- **WHAT IS BEING ASKED**
Pictures excluded, copy all of the data below exactly.

- **INPUT DATA**
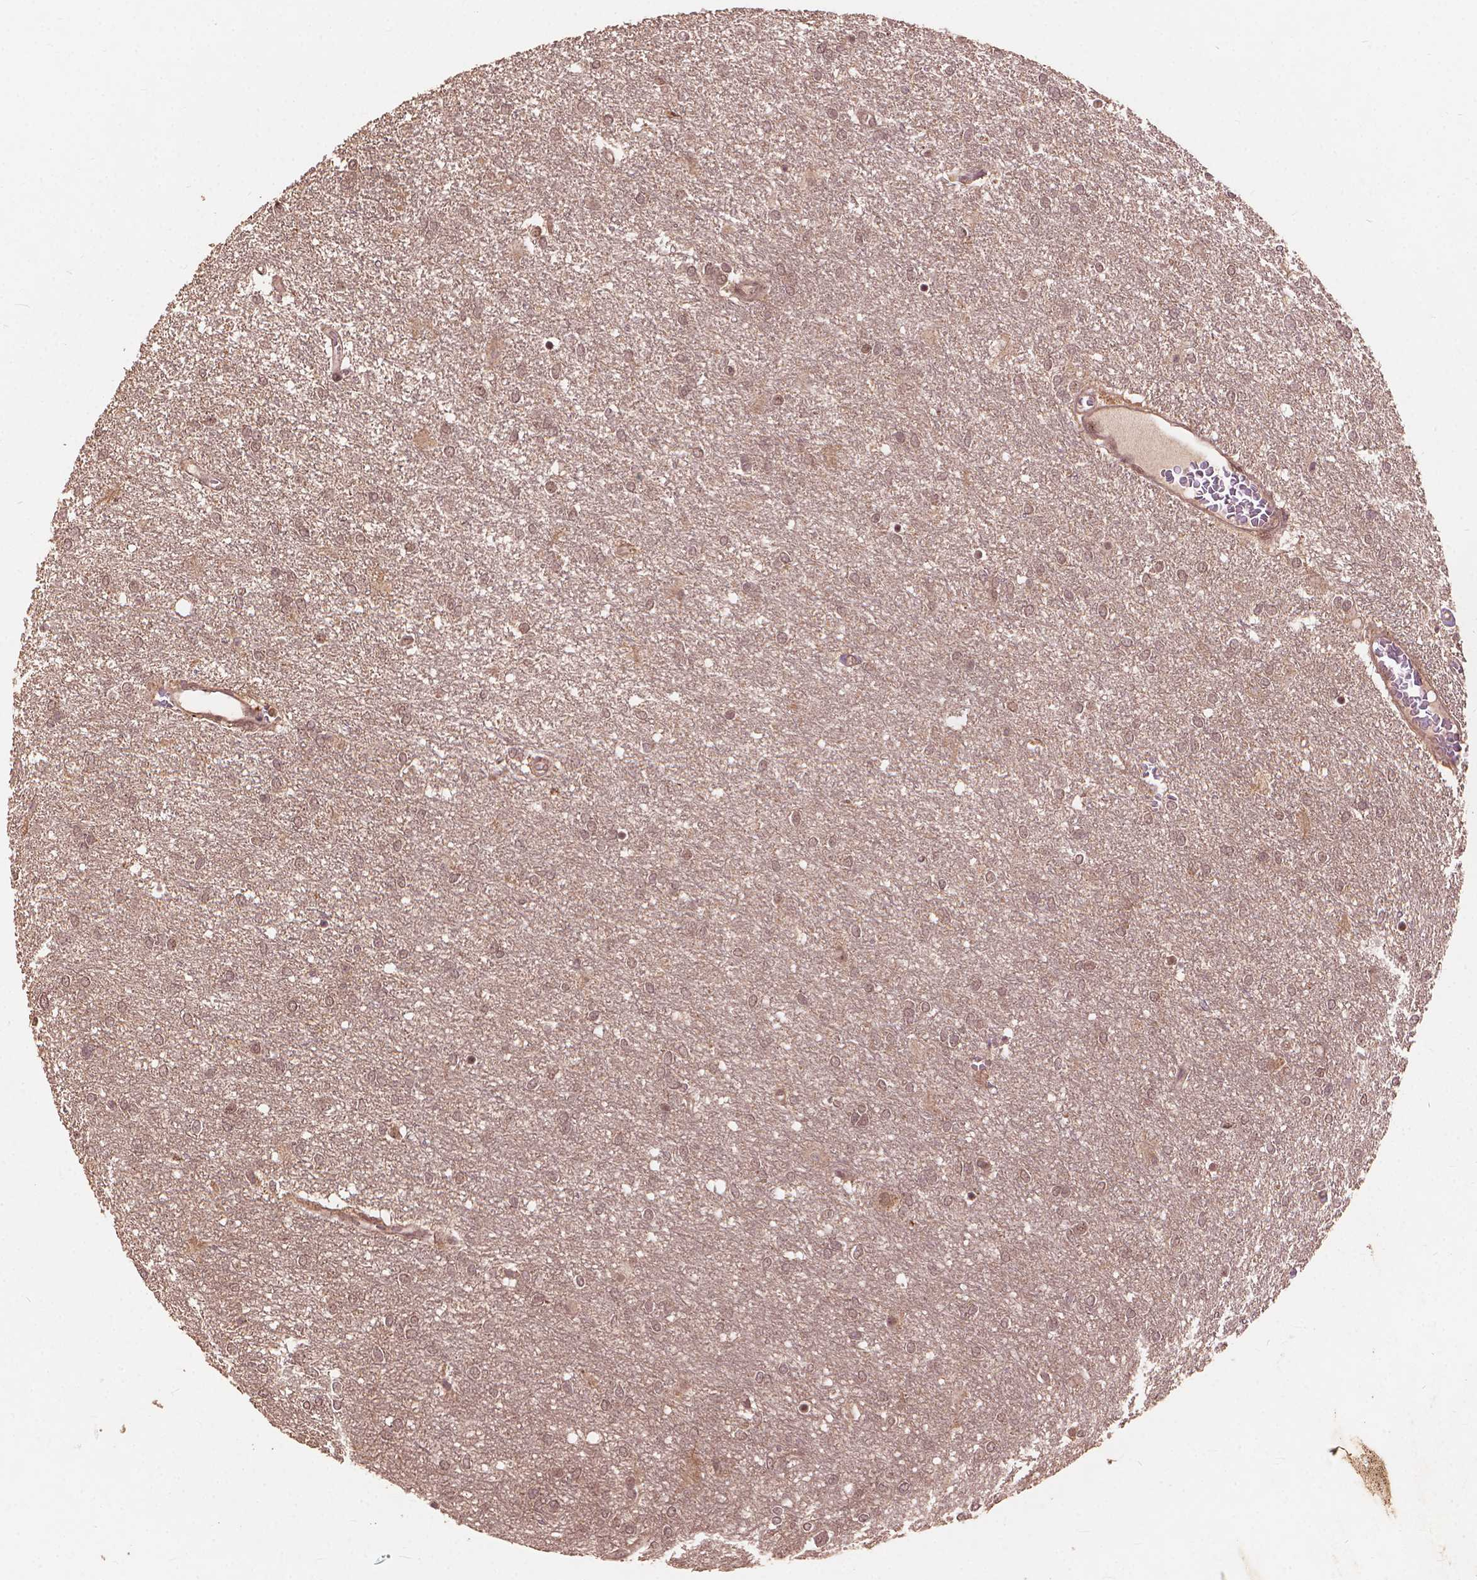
{"staining": {"intensity": "weak", "quantity": ">75%", "location": "nuclear"}, "tissue": "glioma", "cell_type": "Tumor cells", "image_type": "cancer", "snomed": [{"axis": "morphology", "description": "Glioma, malignant, High grade"}, {"axis": "topography", "description": "Brain"}], "caption": "An immunohistochemistry (IHC) histopathology image of tumor tissue is shown. Protein staining in brown labels weak nuclear positivity in high-grade glioma (malignant) within tumor cells. (Stains: DAB in brown, nuclei in blue, Microscopy: brightfield microscopy at high magnification).", "gene": "SSU72", "patient": {"sex": "female", "age": 61}}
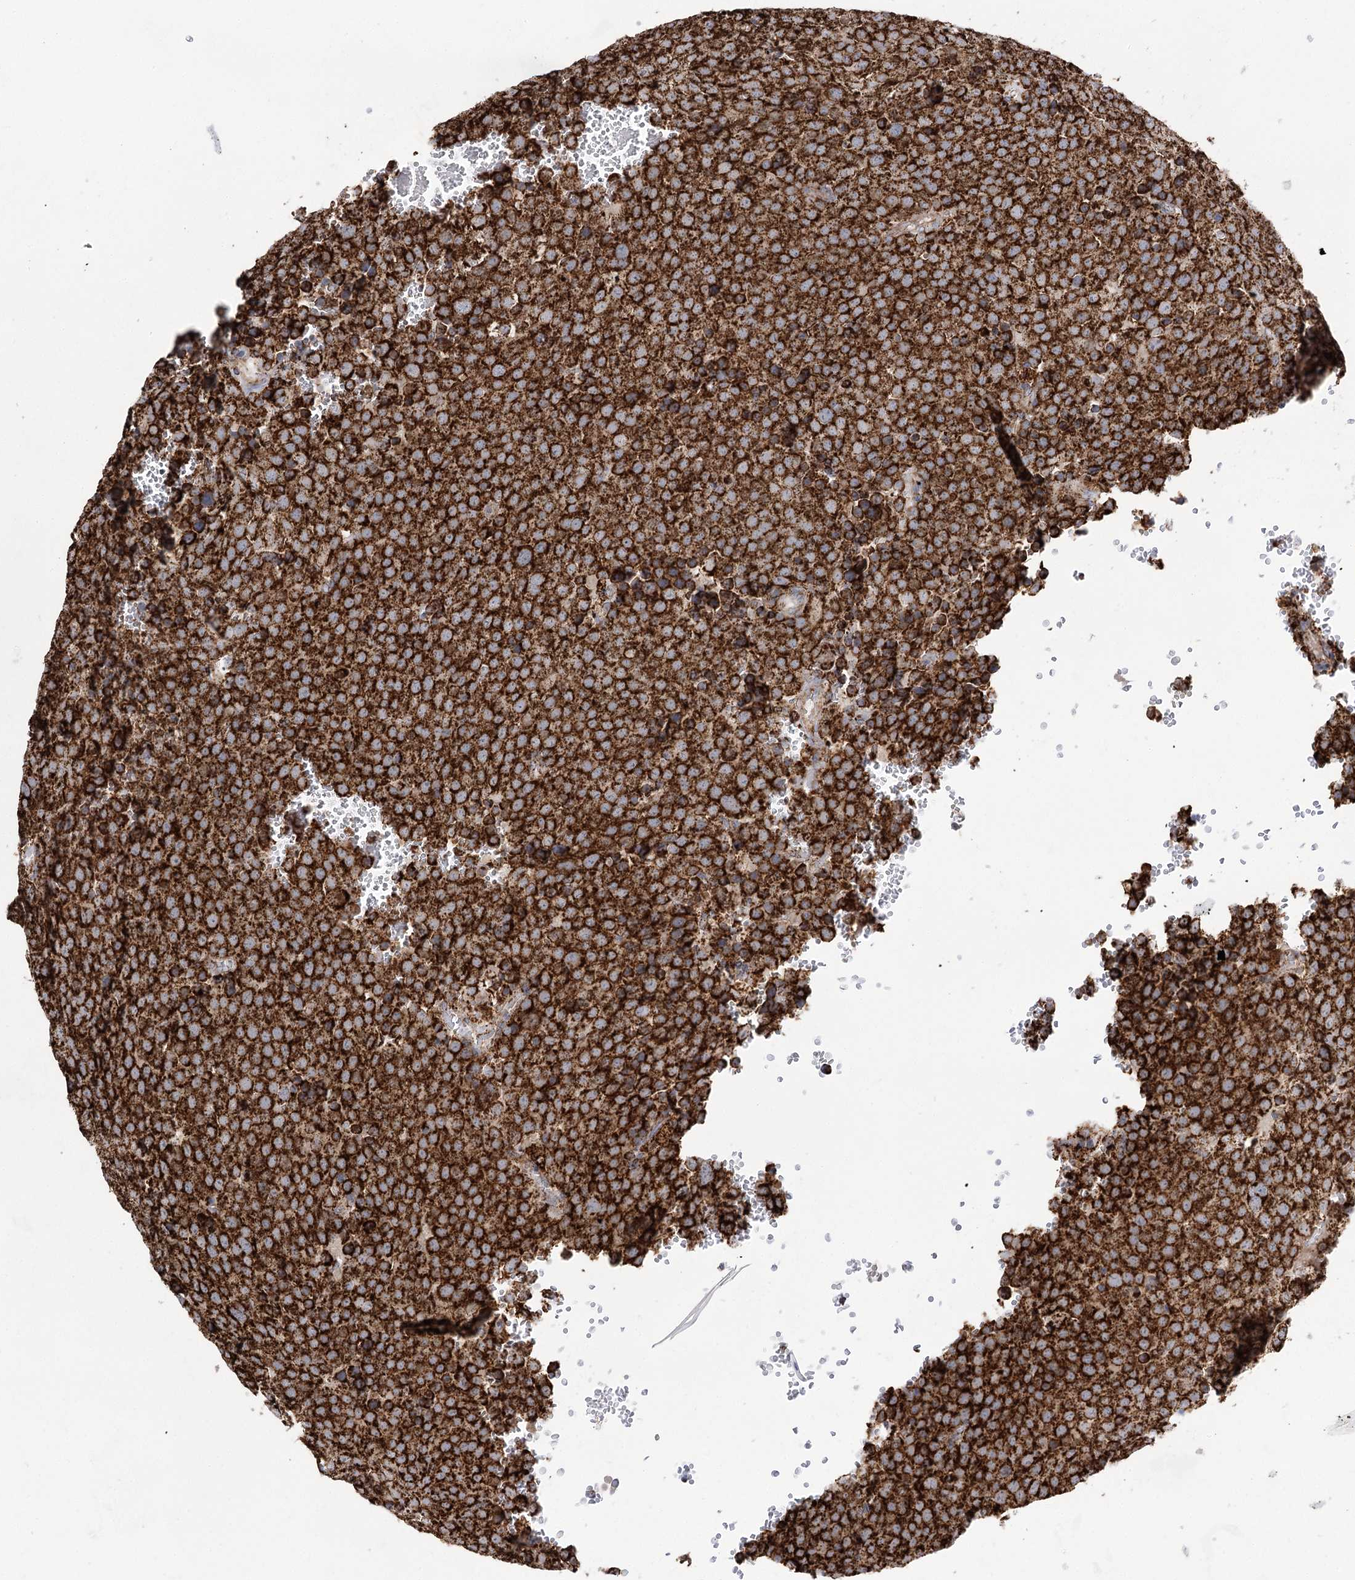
{"staining": {"intensity": "strong", "quantity": ">75%", "location": "cytoplasmic/membranous"}, "tissue": "testis cancer", "cell_type": "Tumor cells", "image_type": "cancer", "snomed": [{"axis": "morphology", "description": "Seminoma, NOS"}, {"axis": "topography", "description": "Testis"}], "caption": "Testis seminoma was stained to show a protein in brown. There is high levels of strong cytoplasmic/membranous positivity in about >75% of tumor cells.", "gene": "NADK2", "patient": {"sex": "male", "age": 71}}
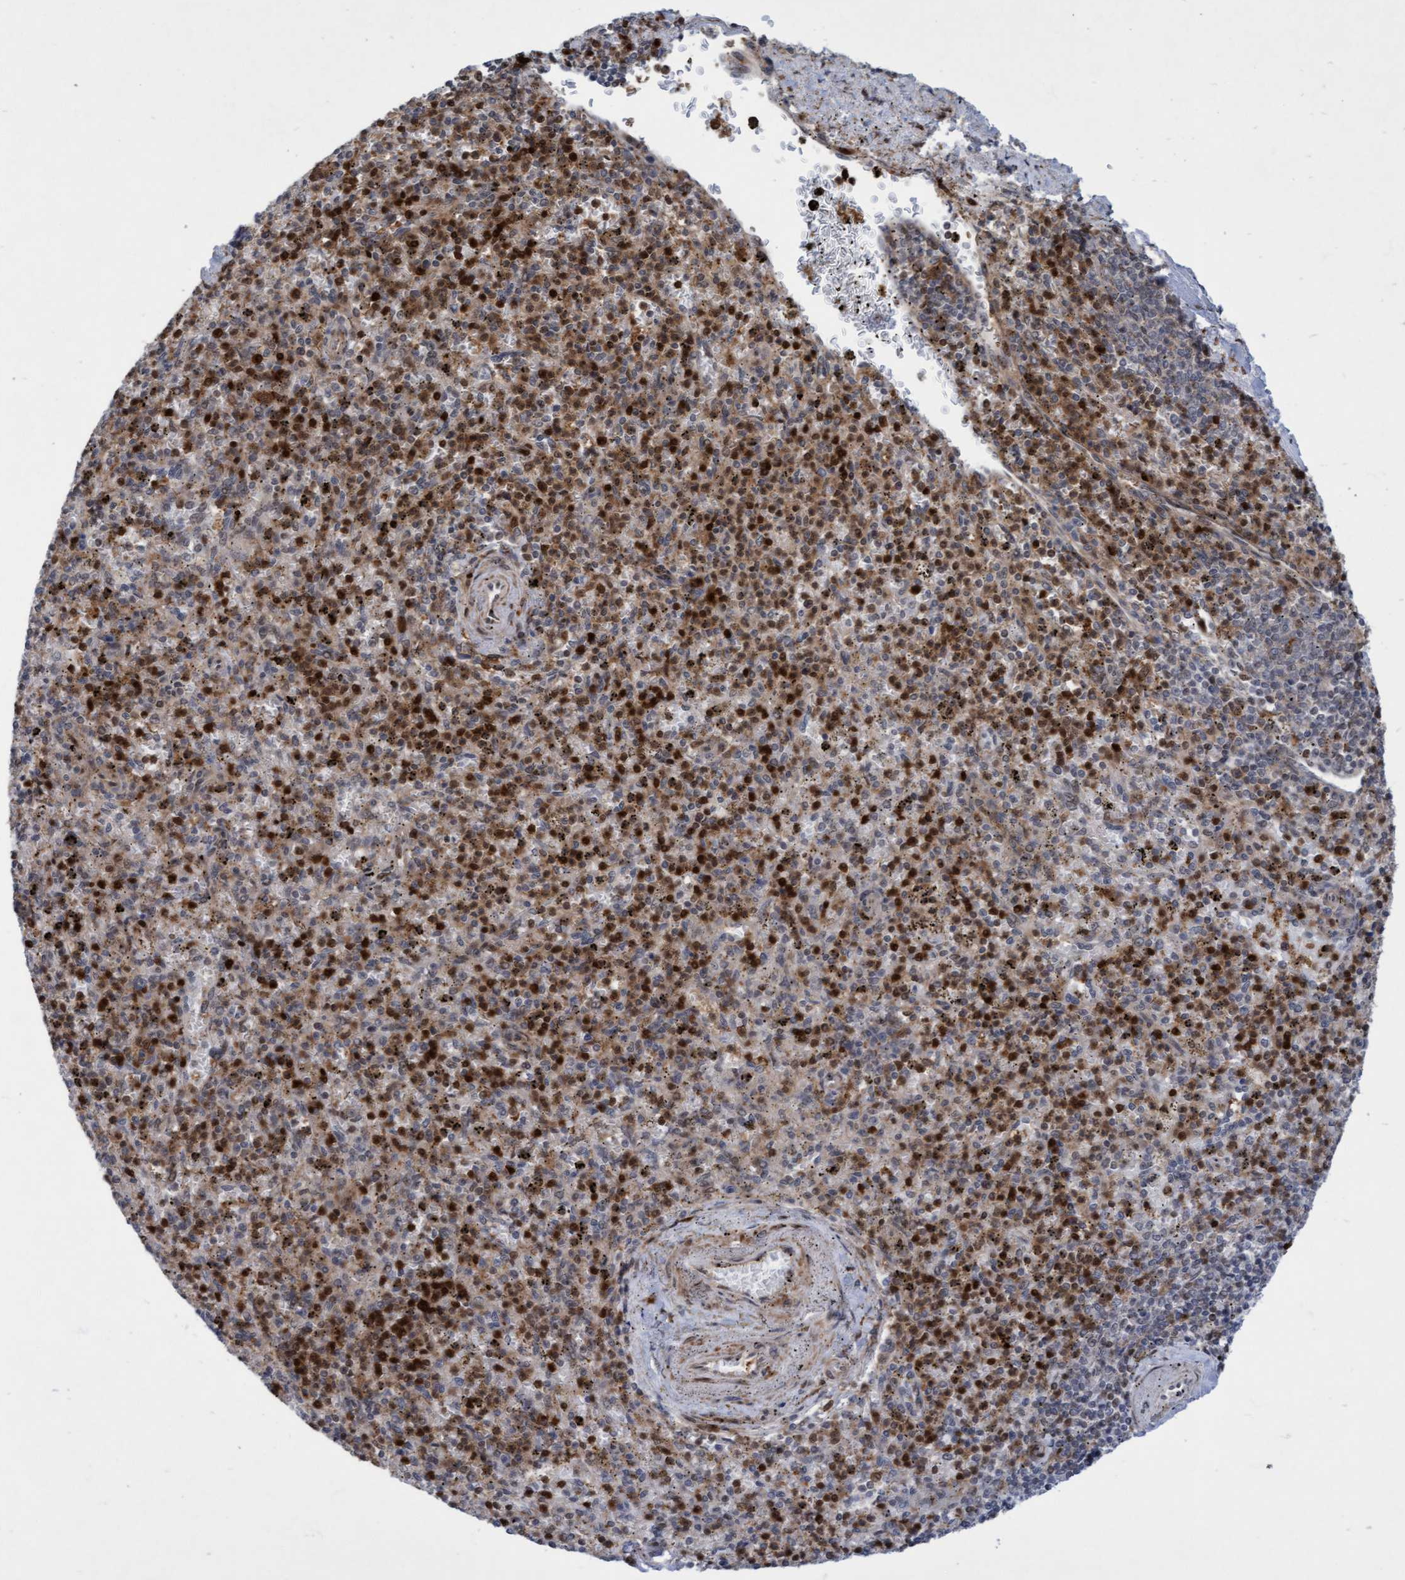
{"staining": {"intensity": "strong", "quantity": "25%-75%", "location": "cytoplasmic/membranous,nuclear"}, "tissue": "spleen", "cell_type": "Cells in red pulp", "image_type": "normal", "snomed": [{"axis": "morphology", "description": "Normal tissue, NOS"}, {"axis": "topography", "description": "Spleen"}], "caption": "Immunohistochemistry (IHC) photomicrograph of benign spleen: human spleen stained using immunohistochemistry (IHC) demonstrates high levels of strong protein expression localized specifically in the cytoplasmic/membranous,nuclear of cells in red pulp, appearing as a cytoplasmic/membranous,nuclear brown color.", "gene": "RAP1GAP2", "patient": {"sex": "male", "age": 72}}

- **RESULT FOR THIS EXERCISE**
{"staining": {"intensity": "weak", "quantity": ">75%", "location": "nuclear"}, "tissue": "glioma", "cell_type": "Tumor cells", "image_type": "cancer", "snomed": [{"axis": "morphology", "description": "Glioma, malignant, High grade"}, {"axis": "topography", "description": "Brain"}], "caption": "An immunohistochemistry (IHC) histopathology image of tumor tissue is shown. Protein staining in brown labels weak nuclear positivity in high-grade glioma (malignant) within tumor cells. (Stains: DAB in brown, nuclei in blue, Microscopy: brightfield microscopy at high magnification).", "gene": "SSU72", "patient": {"sex": "female", "age": 61}}
{"staining": {"intensity": "strong", "quantity": ">75%", "location": "cytoplasmic/membranous"}, "tissue": "testis cancer", "cell_type": "Tumor cells", "image_type": "cancer", "snomed": [{"axis": "morphology", "description": "Seminoma, NOS"}, {"axis": "topography", "description": "Testis"}], "caption": "Testis seminoma was stained to show a protein in brown. There is high levels of strong cytoplasmic/membranous positivity in about >75% of tumor cells.", "gene": "NADK2", "patient": {"sex": "male", "age": 71}}
{"staining": {"intensity": "strong", "quantity": "25%-75%", "location": "cytoplasmic/membranous,nuclear"}, "tissue": "spleen", "cell_type": "Cells in red pulp", "image_type": "normal", "snomed": [{"axis": "morphology", "description": "Normal tissue, NOS"}, {"axis": "topography", "description": "Spleen"}], "caption": "Immunohistochemistry (IHC) photomicrograph of benign spleen: human spleen stained using immunohistochemistry (IHC) demonstrates high levels of strong protein expression localized specifically in the cytoplasmic/membranous,nuclear of cells in red pulp, appearing as a cytoplasmic/membranous,nuclear brown color.", "gene": "RAP1GAP2", "patient": {"sex": "male", "age": 72}}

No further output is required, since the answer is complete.